It's the scale of it that leads to The Fear

Aug 10, 2007 10:30


This morning's Marketplace Morning Report had an interesting bit of information: the US mortgage loan market is $10.4 trillion, of which $2.6 trillion is that oft-mentioned "sub-prime" category, or roughly 25% of the total. So, who is holding the notes for all that debt? Uh, looks like almost everyone, but no one is sure, hence The Fear which is causing people to shout, "Sell! Sell!" into their stockbroker's ears.

After all, with a number that big, how could it not be everyone?

This is a variant of The Fear that you've invested in the one insurance company that insures everyone in San Francisco when The Big One hits, or that underwrites hurricane insurance for everyone in Miami when a Category 5 is bearing down on the city. The question is twofold: what percentage of the sub-prime loans are bad debt (unlikely to be repaid), and who's got 'em in their investment portfolios? Until the answers become clear, The Fear will be with us.

One bit of bad news: the recent low point for the Fed funds interest rate was 0.98 in December of 2003. Debtors who took out 5/1 ARMs in 2002 (or refinanced then) are seeing their loan interest rates adjust upward for the first time, now, but the easy, cheap money continued to be available for quite some time thereafter, and one presumes that many more such loans were written.

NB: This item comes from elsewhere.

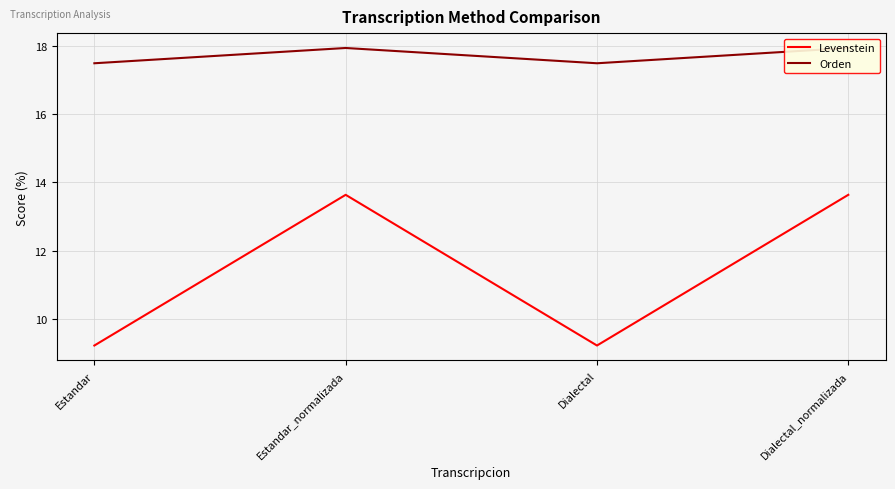

How many lines are shown in the chart?

2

I did a quick search looking for mortgage loan default rates, but didn't find anything of any depth or recent provenance. Plus, the default rate is going to vary a lot, even within the "sub-prime" mortgage market because it depends on how much risk was taken on in each loan. How much did they put into a downpayment? What kind of mortgage loan? Which real estate market? What are the economic conditions in the industry that the primary breadwinner works in? Lots and lots of variables that feed into the risk calculation.

This is when we find out which of the risk managers are worth what they're paid.

Hang on, it's going to (continue to) be a wild ride.